[Records from a data collection]
__________

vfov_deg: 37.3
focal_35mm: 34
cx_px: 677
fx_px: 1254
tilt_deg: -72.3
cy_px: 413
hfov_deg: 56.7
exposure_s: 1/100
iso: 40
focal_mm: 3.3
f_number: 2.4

__________

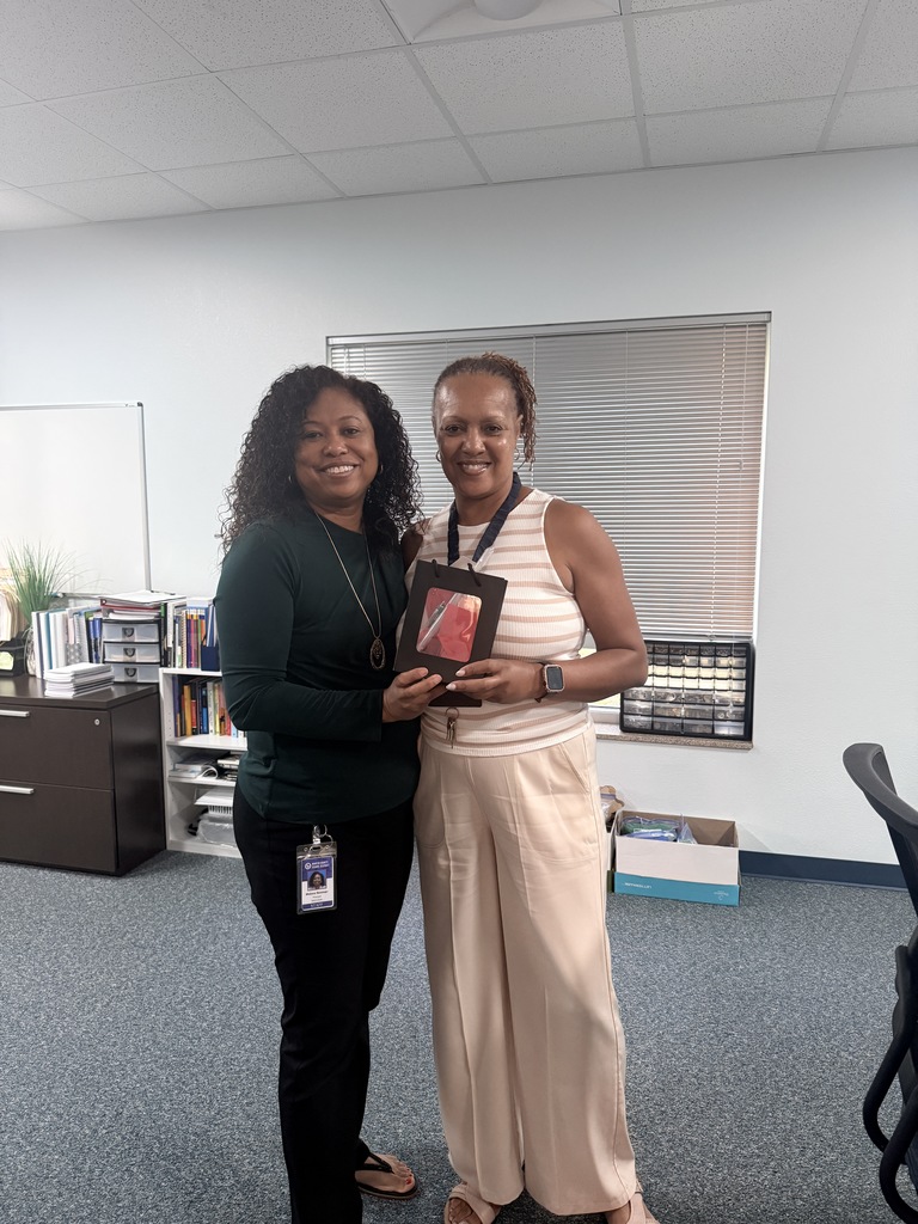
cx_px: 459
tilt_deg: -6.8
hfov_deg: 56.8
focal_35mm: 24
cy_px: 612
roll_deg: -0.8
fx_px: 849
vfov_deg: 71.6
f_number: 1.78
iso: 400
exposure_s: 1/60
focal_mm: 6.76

__________

[What the exercise asks]
Among the entries above, the lines between the ones containing "vfov_deg: 37.3" and "f_number: 2.4", inclusive, are to be transcribed exactly. No other line is to be given.

[Response]
vfov_deg: 37.3
focal_35mm: 34
cx_px: 677
fx_px: 1254
tilt_deg: -72.3
cy_px: 413
hfov_deg: 56.7
exposure_s: 1/100
iso: 40
focal_mm: 3.3
f_number: 2.4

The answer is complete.